THE WRITER WIRT WILLIAMS HAD a theory that novelists--"like quarterbacks," he would add--were most likely to flourish if they were reasonably intelligent but not off-the-scale brainy. ("Look at Terry Bradshaw!") Too much intellection, Williams thought, tended to gum up the works in one way or another. Still, he allowed, there were exceptions.
A case in point is the Polish novelist Stanislaw Lem, who died on March 27 at the age of 84. Lem's IQ, as he mentioned in passing in an autobiographical essay, was above 180, but no one who read many of his books needed that datum to conclude that here was an unusually powerful and wide-ranging intelligence. The son of a physician, Lem was trained in the sciences. Biology was his field, but in his mid-twenties he became a research assistant at what he described as a "kind of clearinghouse for scientific literature" in many disciplines coming into Poland from around the world. Meanwhile, he was reading widely in literature and philosophy, and he embarked on a career as a writer of science fiction.
A lot of Lem is available in English, but more remains to be translated, both novels and works in other genres. (Let us hope that an enterprising publisher or two are willing to underwrite the Englishing of some of these missing items: That would be a fitting memorial.) His best-known novel is Solaris, thanks to the film version by Andrei Tarkovsky, and the recent remake. It's not a bad book to start with, but I will move
on to my personal favorites from Lemland.
The first, The Investigation (in Polish, 1959; in English, 1976), is neither a parody nor a pastiche, strictly speaking, but has elements of both. (The names of places and characters are clearly parodic.) The template is a mystery novel, featuring Scotland Yard detectives, crossbred with the conventions of the modern Gothic tale. The detectives are investigating a series of bizarre incidents at rural mortuaries in which corpses seem to have been reanimated. Also involved as a consultant is an eccentric academic who subjects these mysterious events to statistical analysis. In its unsettling shifts, its incongruous mix of tones and styles--suspense, metaphysical horror, humor, absurdity, intellectual puzzle--the novel both anticipates and surpasses later works that were trumpeted as the very model of postmodernism.

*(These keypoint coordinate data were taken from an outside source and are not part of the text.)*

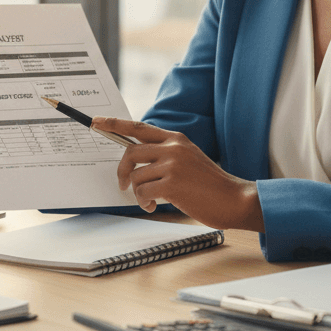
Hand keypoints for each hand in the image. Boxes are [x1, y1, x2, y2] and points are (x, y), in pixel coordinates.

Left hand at [95, 117, 264, 231]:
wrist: (234, 200)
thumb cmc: (210, 185)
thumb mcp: (188, 159)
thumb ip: (165, 154)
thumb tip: (136, 162)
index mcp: (176, 139)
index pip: (138, 127)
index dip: (114, 124)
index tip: (96, 123)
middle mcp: (173, 147)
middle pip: (130, 152)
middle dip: (121, 171)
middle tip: (122, 185)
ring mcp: (173, 164)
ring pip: (135, 176)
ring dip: (137, 193)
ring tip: (149, 201)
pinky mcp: (172, 183)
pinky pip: (142, 192)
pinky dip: (144, 202)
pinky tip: (153, 207)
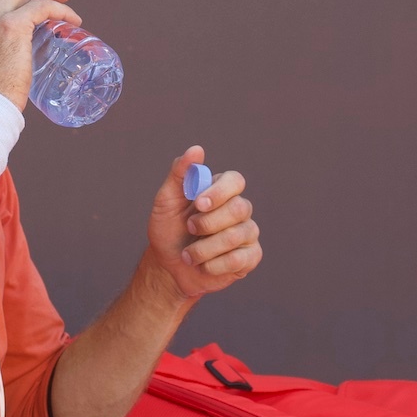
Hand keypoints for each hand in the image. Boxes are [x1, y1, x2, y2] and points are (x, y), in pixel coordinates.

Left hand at [145, 147, 260, 298]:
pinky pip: (239, 259)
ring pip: (236, 236)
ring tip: (188, 254)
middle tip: (190, 229)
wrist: (167, 266)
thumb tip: (196, 150)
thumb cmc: (168, 230)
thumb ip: (180, 173)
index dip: (219, 192)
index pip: (235, 181)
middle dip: (208, 223)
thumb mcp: (166, 201)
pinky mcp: (250, 257)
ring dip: (203, 249)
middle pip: (239, 208)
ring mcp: (247, 233)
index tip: (198, 204)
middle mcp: (239, 210)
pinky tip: (203, 266)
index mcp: (221, 191)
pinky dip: (214, 265)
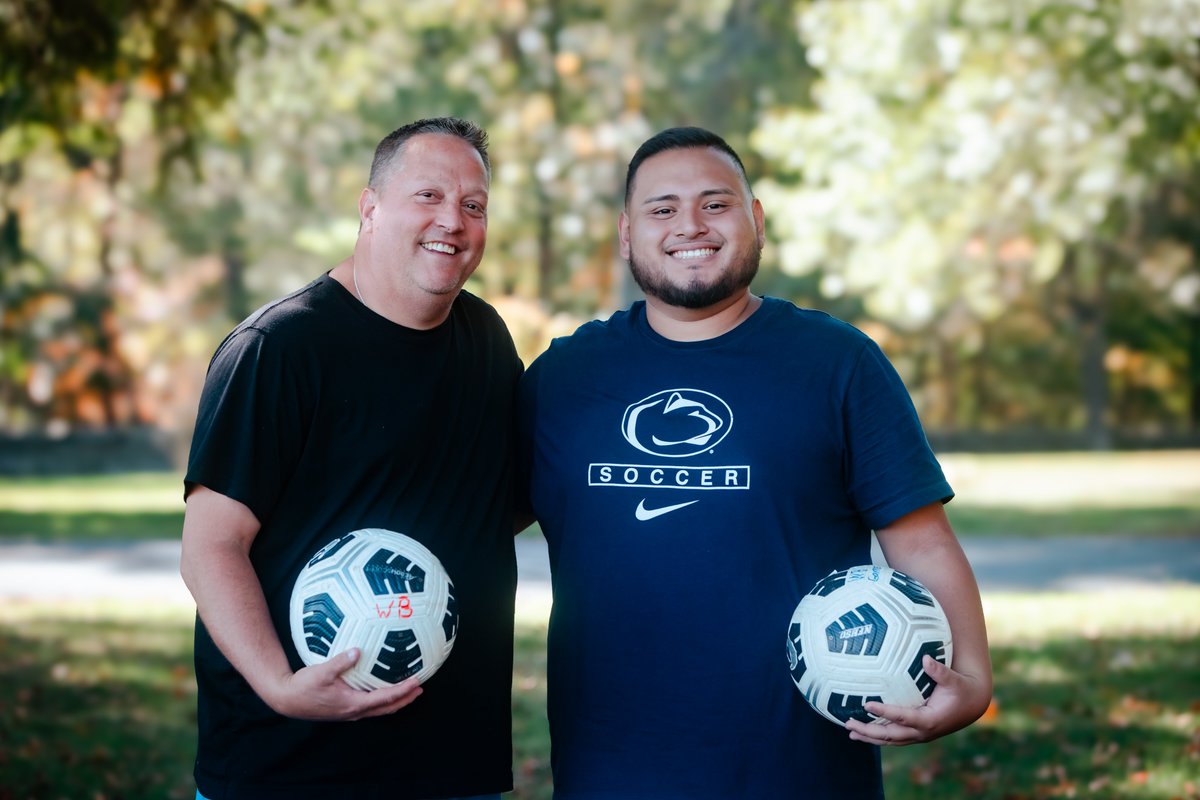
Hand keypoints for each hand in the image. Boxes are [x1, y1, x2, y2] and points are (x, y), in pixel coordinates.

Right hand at [264, 649, 423, 721]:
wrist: (287, 700)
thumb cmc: (303, 687)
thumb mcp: (321, 672)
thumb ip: (340, 661)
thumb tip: (357, 650)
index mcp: (353, 704)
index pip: (385, 699)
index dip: (403, 691)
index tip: (417, 682)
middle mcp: (354, 711)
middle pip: (387, 708)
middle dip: (405, 699)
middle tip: (420, 689)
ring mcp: (349, 712)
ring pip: (379, 709)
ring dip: (395, 701)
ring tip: (408, 691)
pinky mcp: (344, 709)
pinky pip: (369, 705)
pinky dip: (382, 699)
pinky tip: (382, 688)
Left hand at [844, 655, 990, 745]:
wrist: (971, 705)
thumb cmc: (961, 689)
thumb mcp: (954, 679)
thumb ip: (940, 671)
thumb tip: (926, 659)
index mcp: (929, 720)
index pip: (902, 717)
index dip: (884, 712)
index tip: (866, 704)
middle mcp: (922, 732)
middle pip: (891, 735)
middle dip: (869, 731)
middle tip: (848, 723)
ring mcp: (919, 735)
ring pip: (891, 740)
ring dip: (870, 737)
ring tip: (850, 732)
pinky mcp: (917, 734)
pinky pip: (895, 737)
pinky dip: (879, 736)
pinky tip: (865, 732)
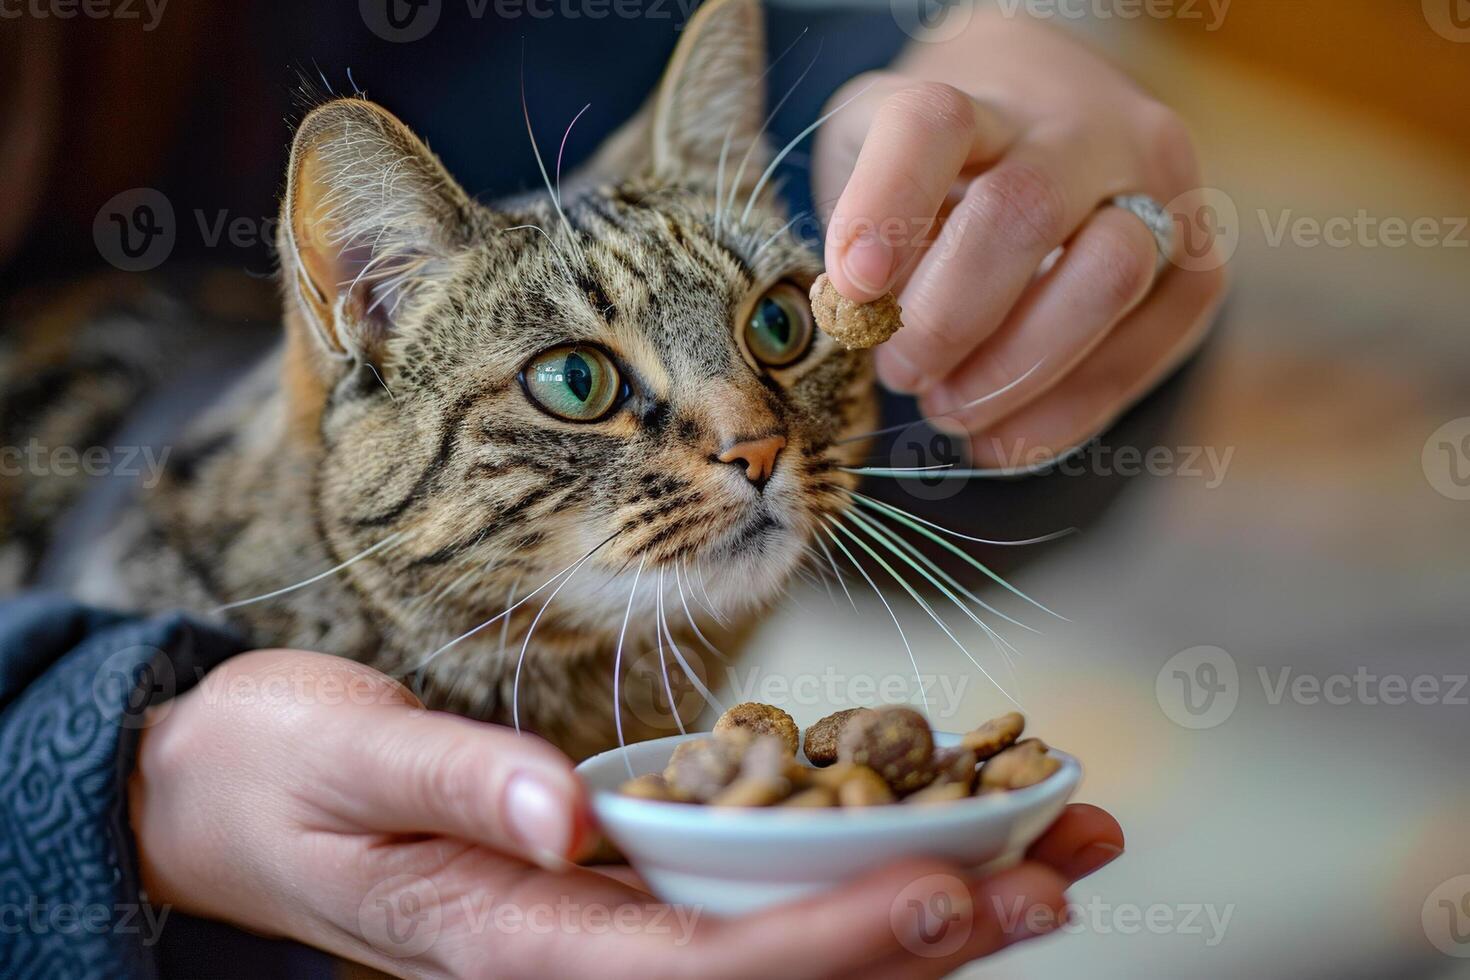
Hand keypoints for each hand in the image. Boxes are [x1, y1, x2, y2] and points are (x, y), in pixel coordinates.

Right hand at [130, 649, 1122, 977]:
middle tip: (1061, 875)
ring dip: (925, 905)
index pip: (696, 972)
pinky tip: (943, 827)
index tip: (948, 894)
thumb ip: (452, 786)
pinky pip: (755, 892)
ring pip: (787, 940)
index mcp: (514, 941)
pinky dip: (857, 863)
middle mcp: (581, 955)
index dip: (830, 943)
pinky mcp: (622, 883)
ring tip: (1053, 851)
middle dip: (927, 936)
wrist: (236, 795)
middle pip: (778, 973)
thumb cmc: (279, 775)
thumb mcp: (342, 761)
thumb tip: (563, 819)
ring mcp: (608, 928)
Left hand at [814, 11, 1226, 467]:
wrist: (1058, 117)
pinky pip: (1143, 351)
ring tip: (948, 409)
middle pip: (1024, 212)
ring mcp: (1158, 190)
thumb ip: (858, 230)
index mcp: (981, 92)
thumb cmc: (943, 161)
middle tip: (899, 369)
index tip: (851, 286)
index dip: (887, 206)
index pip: (933, 124)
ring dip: (1015, 372)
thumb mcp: (875, 162)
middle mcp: (1082, 128)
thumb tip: (859, 323)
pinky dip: (1062, 415)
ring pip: (1108, 278)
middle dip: (948, 318)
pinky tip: (1000, 441)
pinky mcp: (1197, 267)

The Invincible (1964; 1976) has some affinities with The Investigation, though at first it appears to be very different, featuring as it does a classic sci-fi scenario: A spaceship is sent to a distant planet where another ship landed a year earlier, sent one intelligible message, and then apparently encountered some unknown disaster. Here, once again, Lem is working with a clear template and playing against it in various ways, particularly in his brilliant imagining of an encounter with an alien life form, radically different from the familiar aliens of yore. The physical setting is rendered with such virtuosity that it haunts my dreams for weeks afterward every time I read the book. If you like it, go straight to Fiasco (1986; 1987), Lem's most ambitious treatment of the theme of alien contact.